ARIC [5] research found that the level of HbA1c was related to the occurrence of cardiac events when HbA1c was greater than or equal to 6.0%. Berry etc. found in their research that the increase of HbA1c was related to the occurrence and severity of coronary atherosclerosis, and it was beneficial to make strict control on the level of HbA1c for those coronary artery disease patients with IGT or with Diabetes Mellitus (DT). This research shows that for those who got poor control of HbA1c, the degree of their coronary artery lesion apparently aggravated, compared with those making good control. The level of HbA1c shown an increasing trend with the severity of coronary artery lesion, presenting that HbA1c can serve as a warning predictor for the progresses of coronary heart disease but it needs to be drawn with the assist of other examinations, such as clinical findings, electrocardiogram, coronary arteriography. What kind of mechanism that HbA1c plays in the development of coronary artery lesions still remains to be definite, and the possible related factors are as follows: 1. HbA1c can make red blood cell with more viscosity, less liquidity and much less deformability. 2. Moreover, HbA1c can slow down the dissociation of oxyhemoglobin, increase the affinity of erythrocyte for oxygen, note worthily decrease the number of 2,3-diphosphoglyceric acid(2,3-DPG) and result in hypoxia for both tissue and cell. 3. With the increase of HbA1c, for one thing, it rise the release of endothelin, but reduce that of Nitric Oxide (NO) and prostacyclin, damaging vasomotor capacity; for another, the direct toxic effect of Glucose decreased the replication of endothelial cell (CEC) and declined its capacity to repair cells and finally gave rise to the damage of endothelial cell, promoting the formation of atherosclerosis.

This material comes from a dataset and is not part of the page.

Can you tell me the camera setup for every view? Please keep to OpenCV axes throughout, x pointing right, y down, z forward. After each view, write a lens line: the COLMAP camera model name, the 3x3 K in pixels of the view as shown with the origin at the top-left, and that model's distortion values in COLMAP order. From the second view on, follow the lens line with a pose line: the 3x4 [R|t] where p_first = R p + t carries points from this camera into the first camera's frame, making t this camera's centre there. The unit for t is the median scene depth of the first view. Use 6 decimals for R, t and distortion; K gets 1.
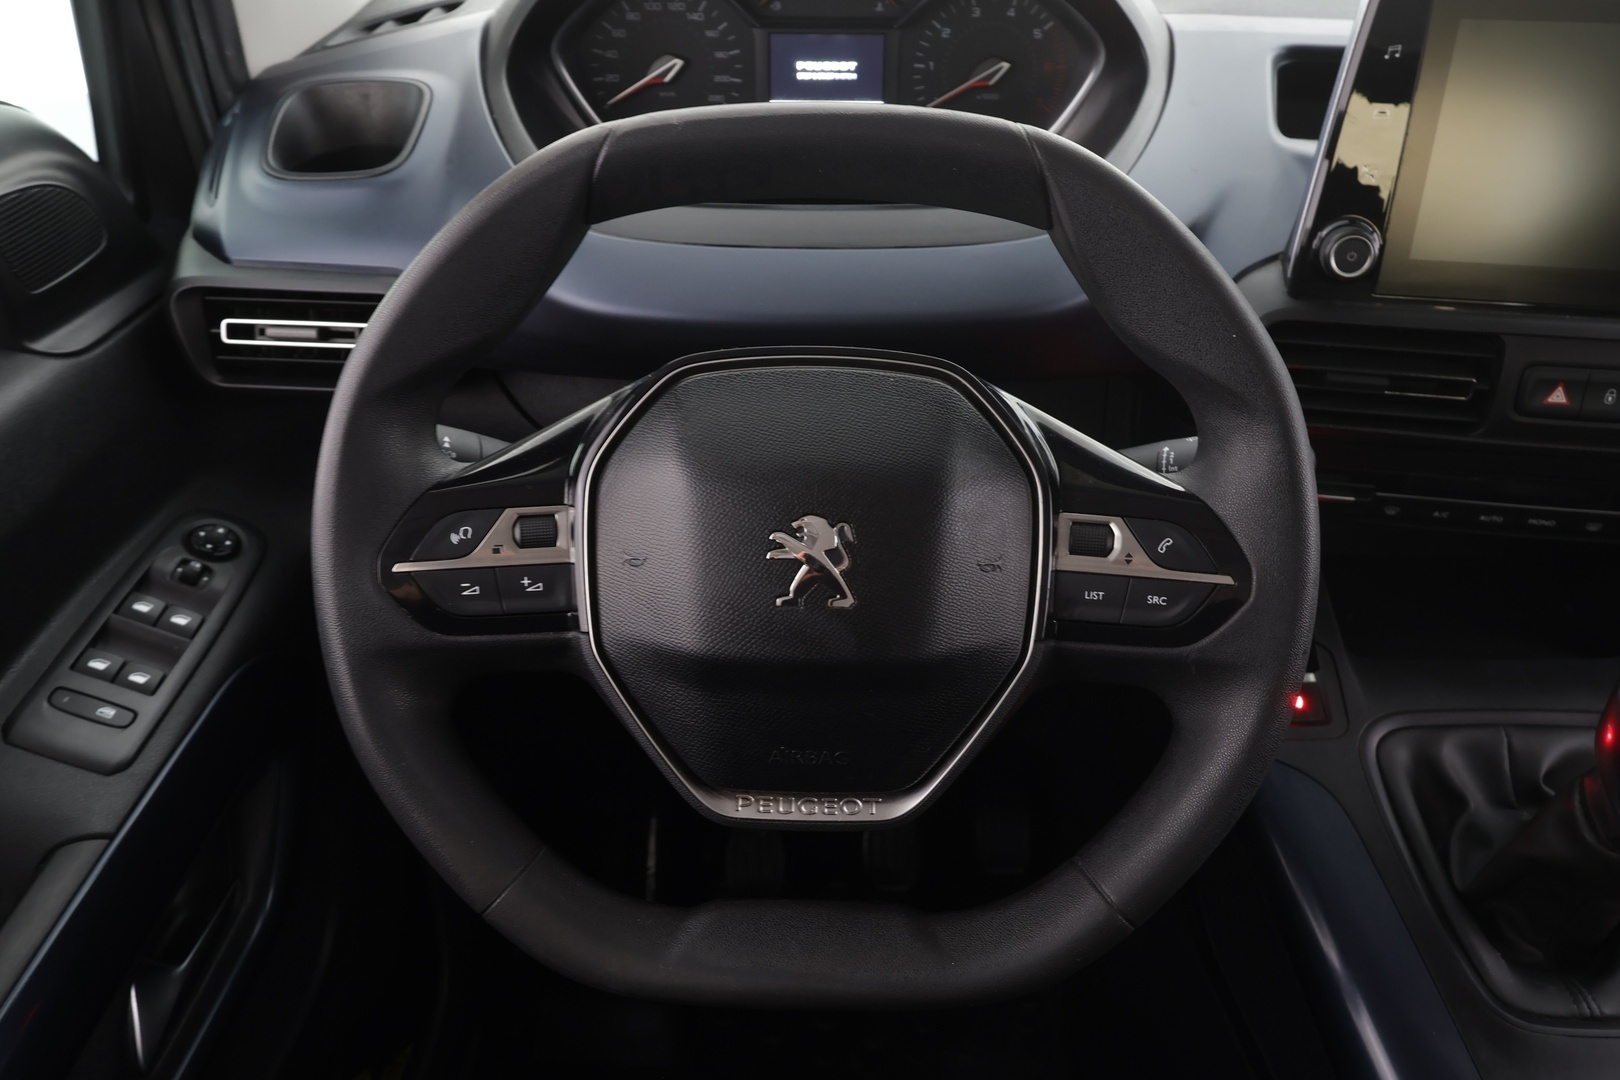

Above all, IVUS shows a higher value to the evaluation of borderline lesions as using IVUS, it was found that the coronary artery lesions of IGT Group were more serious and widespread than that of NBG Group, and it could come to the conclusion that the level of HbA1c might provide some value for the judgment of the severity of coronary artery lesion. Therefore, for those IGT patients with an image of mildto- moderate stenosis in CAG, especially for those having a poor control of HbA1c, it is very important to have IVUS test to provide reference for the choice of clinical treatment strategies, declining the occurrence of adverse cardiovascular events.